What to do:
Give the lines below again exactly, starting with the line that holds "Rendered at 2001 by 1125 pixels." and going on through the line that holds "List each element's".

Supplied data:
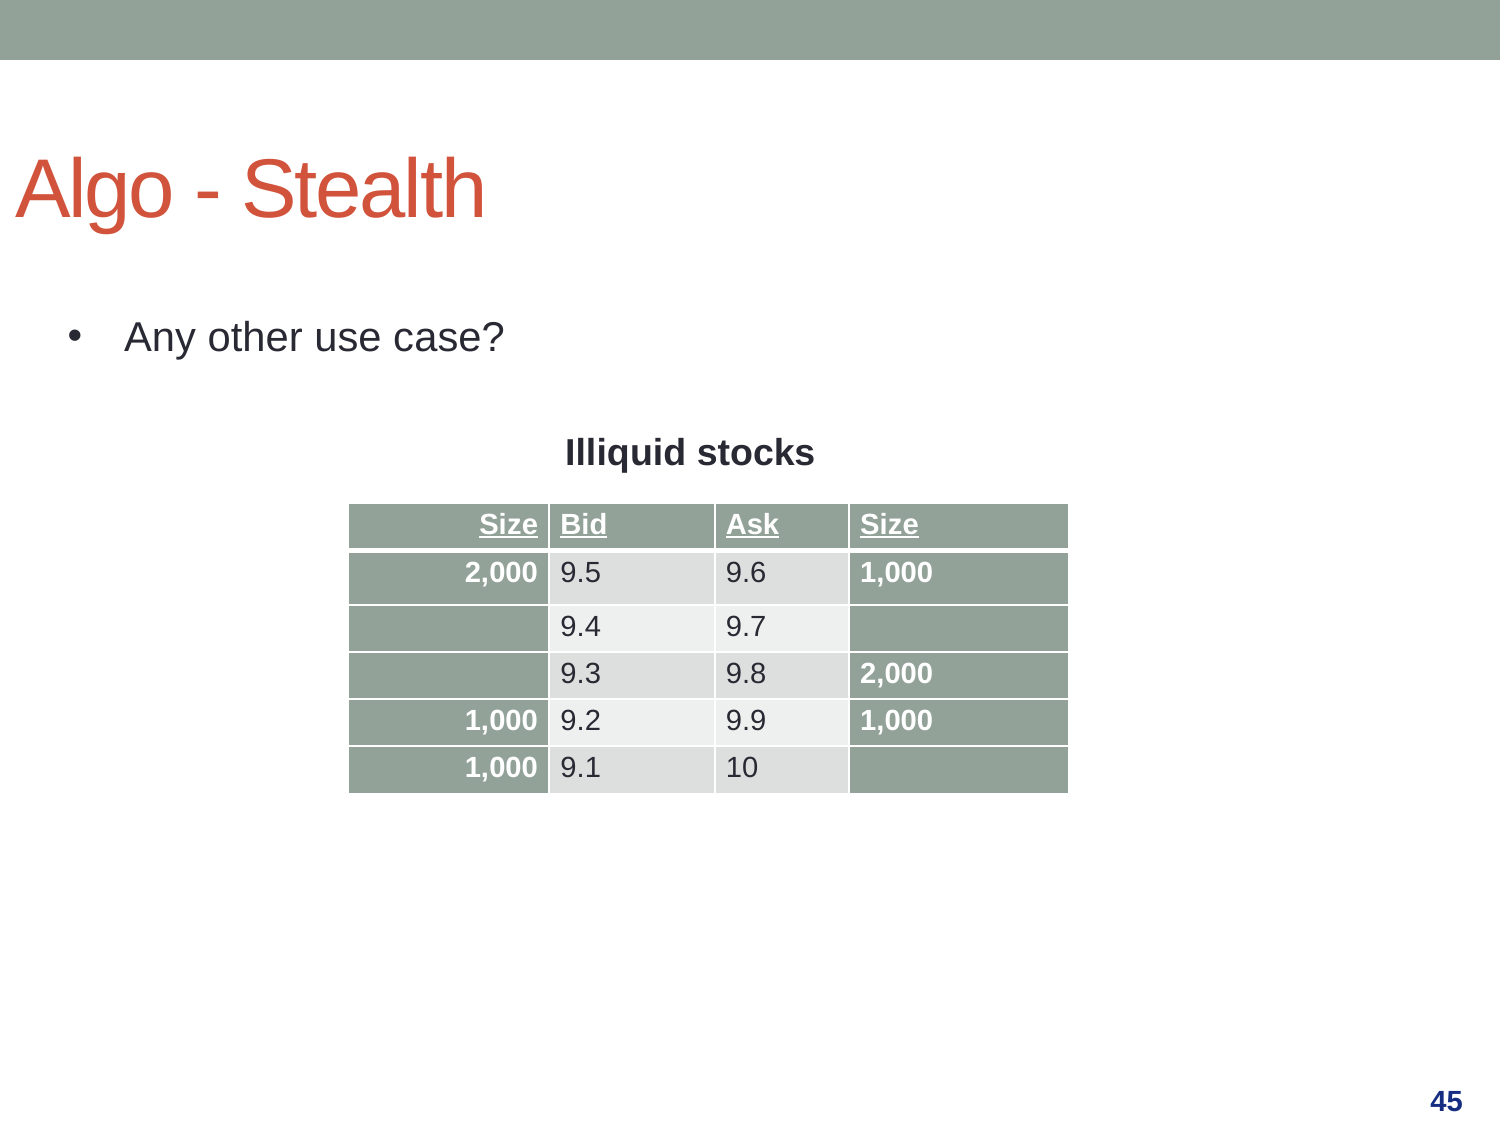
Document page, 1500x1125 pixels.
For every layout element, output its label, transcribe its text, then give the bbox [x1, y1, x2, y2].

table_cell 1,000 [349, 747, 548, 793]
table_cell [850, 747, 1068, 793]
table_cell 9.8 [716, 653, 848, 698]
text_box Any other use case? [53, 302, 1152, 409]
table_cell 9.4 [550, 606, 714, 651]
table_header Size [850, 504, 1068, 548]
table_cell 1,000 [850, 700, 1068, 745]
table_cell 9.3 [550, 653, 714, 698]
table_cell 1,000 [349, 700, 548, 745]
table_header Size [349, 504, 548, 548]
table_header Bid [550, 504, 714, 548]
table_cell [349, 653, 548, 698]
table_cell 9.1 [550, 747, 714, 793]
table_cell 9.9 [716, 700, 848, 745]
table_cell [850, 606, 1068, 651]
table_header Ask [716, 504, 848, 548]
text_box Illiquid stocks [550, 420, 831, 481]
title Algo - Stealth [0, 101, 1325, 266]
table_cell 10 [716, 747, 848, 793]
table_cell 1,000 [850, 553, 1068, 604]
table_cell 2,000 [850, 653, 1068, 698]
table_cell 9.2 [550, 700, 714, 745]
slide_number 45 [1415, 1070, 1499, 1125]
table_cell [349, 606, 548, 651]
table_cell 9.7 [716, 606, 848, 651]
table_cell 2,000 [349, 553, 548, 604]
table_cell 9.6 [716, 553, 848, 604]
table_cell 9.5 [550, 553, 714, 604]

==

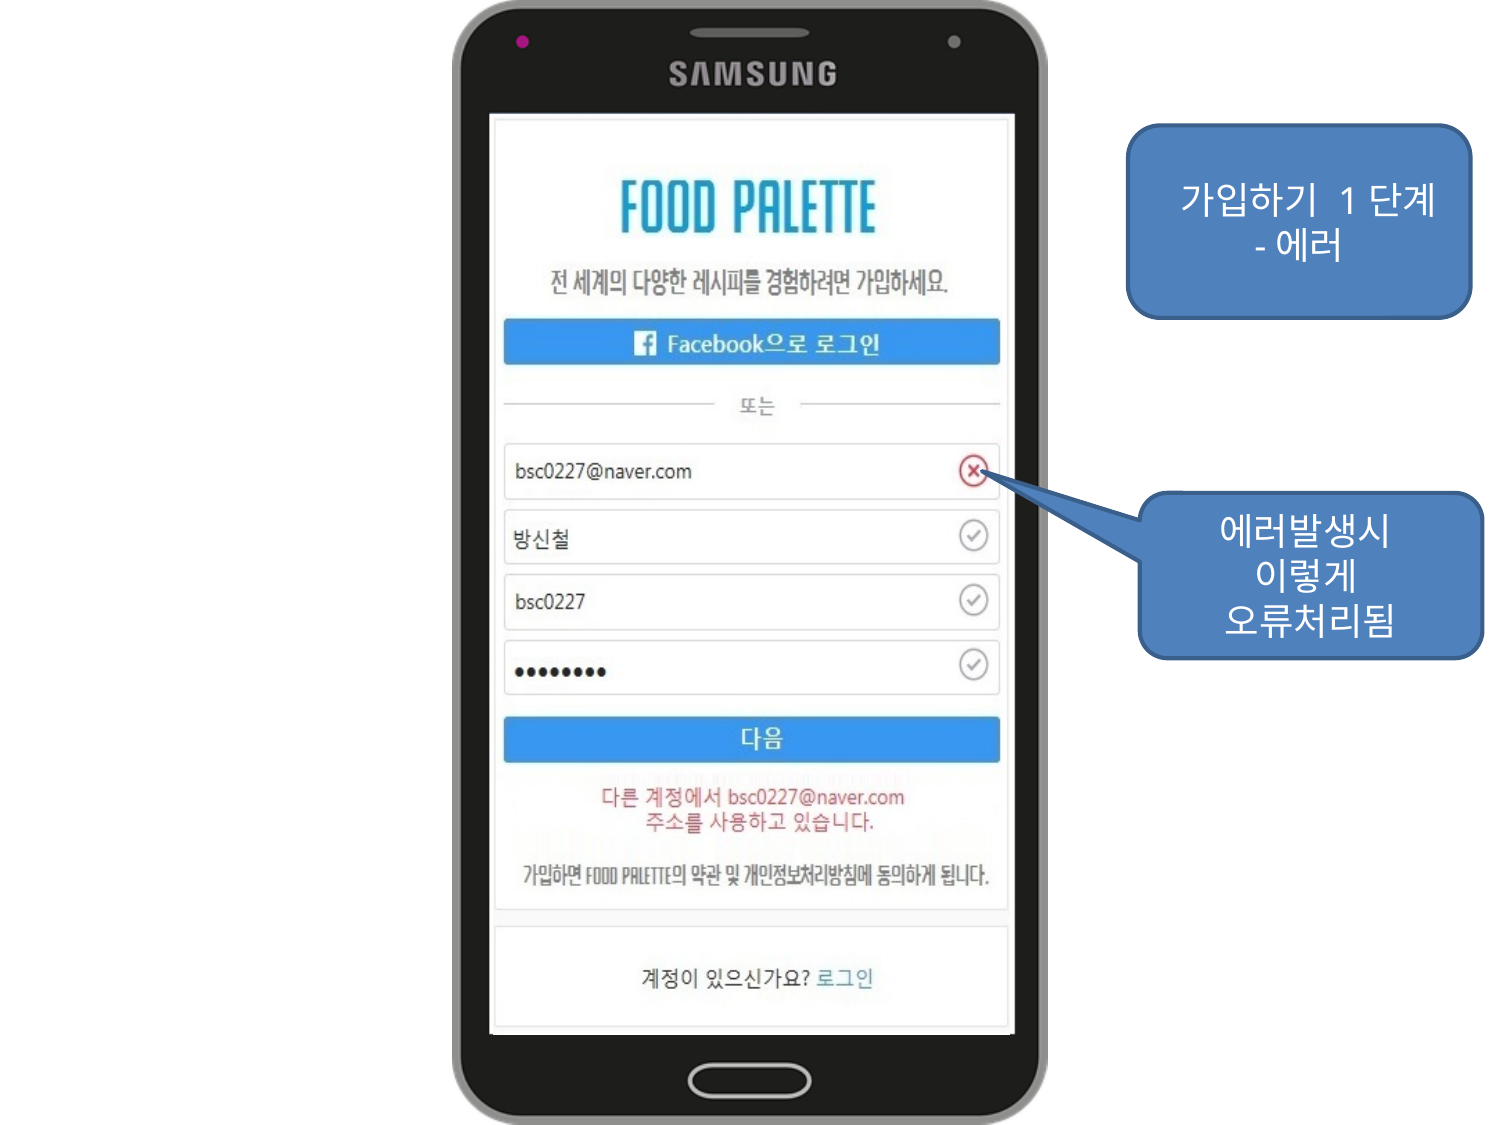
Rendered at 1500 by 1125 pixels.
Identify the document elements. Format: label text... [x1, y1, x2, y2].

==

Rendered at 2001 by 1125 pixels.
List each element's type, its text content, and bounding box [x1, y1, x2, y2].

Task result:
Rendered at 2001 by 1125 pixels.
List each element's type, its text content, and bounding box [x1, y1, x2, y2].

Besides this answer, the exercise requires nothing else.